Das gelingt nach Auffassung der Forschung, wenn beide Rechtskreise auf die Ziele einer hohen Qualität von Beschäftigung und Arbeit ausgerichtet werden. Die Bewältigung des strukturellen Wandels kann auch durch Investitionen in die Fähigkeiten von Menschen gelingen. Dem Rechnung zu tragen. Explizit zum Ausdruck sollte gebracht werden, dass das SGB II zusätzlich zu seinem arbeitsmarktpolitischen Auftrag auch einen Teilhabeauftrag gegenüber als „erwerbsfähig“ klassifizierten Menschen hat, denen der allgemeine Arbeitsmarkt aktuell oder dauerhaft verschlossen ist.

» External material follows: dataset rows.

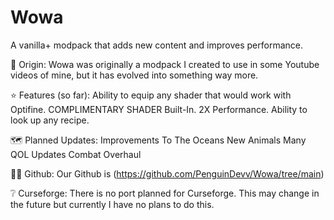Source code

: # Wowa
A vanilla+ modpack that adds new content and improves performance.

📰 Origin: 
Wowa was originally a modpack I created to use in some Youtube videos of mine, but it has evolved into something way more.

⭐ Features (so far):
Ability to equip any shader that would work with Optifine.
COMPLIMENTARY SHADER Built-In.
2X Performance.
Ability to look up any recipe.

🗺️ Planned Updates:
Improvements To The Oceans
New Animals
Many QOL Updates
Combat Overhaul

👨‍💻 Github:
Our Github is (https://github.com/PenguinDevv/Wowa/tree/main)

❔ Curseforge:
There is no port planned for Curseforge. This may change in the future but currently I have no plans to do this.
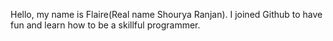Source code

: Hello, my name is Flaire(Real name Shourya Ranjan).
I joined Github to have fun and learn how to be a skillful programmer.
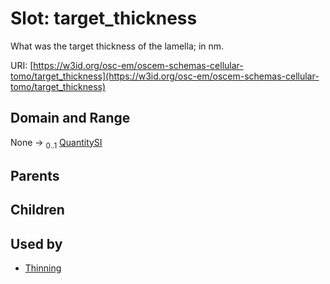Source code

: 
# Slot: target_thickness

What was the target thickness of the lamella; in nm.

URI: [https://w3id.org/osc-em/oscem-schemas-cellular-tomo/target_thickness](https://w3id.org/osc-em/oscem-schemas-cellular-tomo/target_thickness)


## Domain and Range

None &#8594;  <sub>0..1</sub> [QuantitySI](QuantitySI.md)

## Parents


## Children


## Used by

 * [Thinning](Thinning.md)
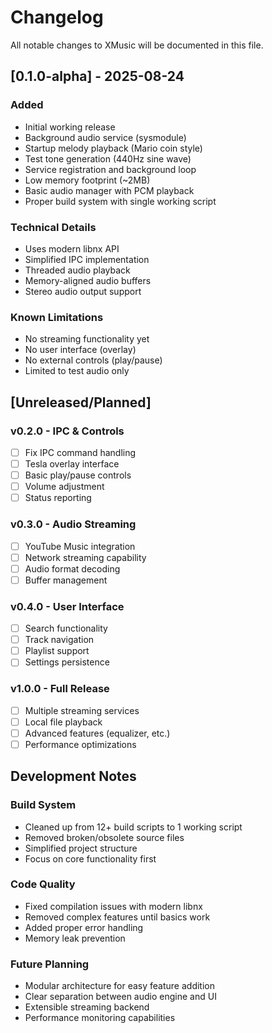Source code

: # Changelog

All notable changes to XMusic will be documented in this file.

## [0.1.0-alpha] - 2025-08-24

### Added
- Initial working release
- Background audio service (sysmodule)
- Startup melody playback (Mario coin style)
- Test tone generation (440Hz sine wave)
- Service registration and background loop
- Low memory footprint (~2MB)
- Basic audio manager with PCM playback
- Proper build system with single working script

### Technical Details
- Uses modern libnx API
- Simplified IPC implementation
- Threaded audio playback
- Memory-aligned audio buffers
- Stereo audio output support

### Known Limitations
- No streaming functionality yet
- No user interface (overlay)
- No external controls (play/pause)
- Limited to test audio only

## [Unreleased/Planned]

### v0.2.0 - IPC & Controls
- [ ] Fix IPC command handling
- [ ] Tesla overlay interface
- [ ] Basic play/pause controls
- [ ] Volume adjustment
- [ ] Status reporting

### v0.3.0 - Audio Streaming  
- [ ] YouTube Music integration
- [ ] Network streaming capability
- [ ] Audio format decoding
- [ ] Buffer management

### v0.4.0 - User Interface
- [ ] Search functionality
- [ ] Track navigation
- [ ] Playlist support
- [ ] Settings persistence

### v1.0.0 - Full Release
- [ ] Multiple streaming services
- [ ] Local file playback
- [ ] Advanced features (equalizer, etc.)
- [ ] Performance optimizations

## Development Notes

### Build System
- Cleaned up from 12+ build scripts to 1 working script
- Removed broken/obsolete source files
- Simplified project structure
- Focus on core functionality first

### Code Quality
- Fixed compilation issues with modern libnx
- Removed complex features until basics work
- Added proper error handling
- Memory leak prevention

### Future Planning
- Modular architecture for easy feature addition
- Clear separation between audio engine and UI
- Extensible streaming backend
- Performance monitoring capabilities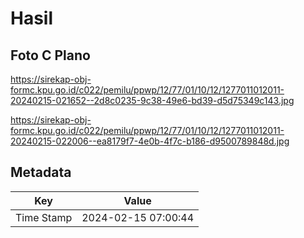 # Hasil

## Foto C Plano

https://sirekap-obj-formc.kpu.go.id/c022/pemilu/ppwp/12/77/01/10/12/1277011012011-20240215-021652--2d8c0235-9c38-49e6-bd39-d5d75349c143.jpg

https://sirekap-obj-formc.kpu.go.id/c022/pemilu/ppwp/12/77/01/10/12/1277011012011-20240215-022006--ea8179f7-4e0b-4f7c-b186-d9500789848d.jpg


## Metadata

| Key        | Value               |
| ---------- | ------------------- |
| Time Stamp | 2024-02-15 07:00:44 |



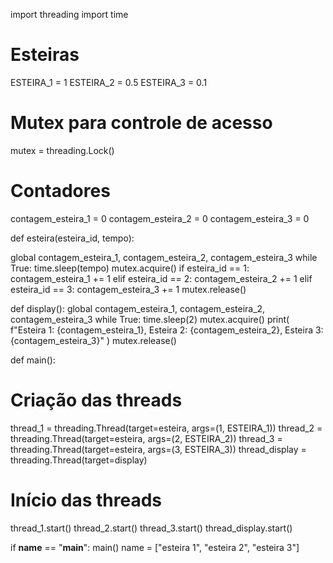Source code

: import threading
import time

# Esteiras
ESTEIRA_1 = 1
ESTEIRA_2 = 0.5
ESTEIRA_3 = 0.1

# Mutex para controle de acesso
mutex = threading.Lock()

# Contadores
contagem_esteira_1 = 0
contagem_esteira_2 = 0
contagem_esteira_3 = 0


def esteira(esteira_id, tempo):
  
  global contagem_esteira_1, contagem_esteira_2, contagem_esteira_3
  while True:
    time.sleep(tempo)
    mutex.acquire()
    if esteira_id == 1:
      contagem_esteira_1 += 1
    elif esteira_id == 2:
      contagem_esteira_2 += 1
    elif esteira_id == 3:
      contagem_esteira_3 += 1
    mutex.release()


def display():
  global contagem_esteira_1, contagem_esteira_2, contagem_esteira_3
  while True:
    time.sleep(2)
    mutex.acquire()
    print(
        f"Esteira 1: {contagem_esteira_1}, Esteira 2: {contagem_esteira_2}, Esteira 3: {contagem_esteira_3}"
    )
    mutex.release()


def main():
  # Criação das threads
  thread_1 = threading.Thread(target=esteira, args=(1, ESTEIRA_1))
  thread_2 = threading.Thread(target=esteira, args=(2, ESTEIRA_2))
  thread_3 = threading.Thread(target=esteira, args=(3, ESTEIRA_3))
  thread_display = threading.Thread(target=display)

  # Início das threads
  thread_1.start()
  thread_2.start()
  thread_3.start()
  thread_display.start()
 

if __name__ == "__main__":
  main()
  name = ["esteira 1",  "esteira 2", "esteira 3"]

Anspruch auf Arbeitslosengeld I verbessern
Damit auch Arbeitnehmer Anspruch auf Arbeitslosengeld I erwerben können, die ungesichert beschäftigt sind und Lücken im Lebenslauf haben, sollten die Fristen entsprechend angepasst werden. Darüber hinaus sollten die Zumutbarkeitsregeln angeglichen werden, um der Lebensleistung von Hartz-IV-Empfängern mehr Ankerkennung zu zollen. Außerdem plädieren die Arbeitsmarktforscher dafür die „Zwangsverrentung“ sowie die Ausnahmen beim Mindestlohn für Langzeitarbeitslose abzuschaffen.
Dringend nötig ist aus Sicht der Autoren ein sozialer Arbeitsmarkt, der in erster Linie gesellschaftliche Teilhabe ermöglicht. Um dabei die Chancen auf reguläre Jobs nicht zu verschlechtern, sei größtmögliche Ähnlichkeit zum allgemeinen Arbeitsmarkt wünschenswert.
Die Studie von Matthias Knuth – Solidarische und Sozialinvestive Arbeitsmarktpolitik – lesen Sie in vollem Textumfang hier.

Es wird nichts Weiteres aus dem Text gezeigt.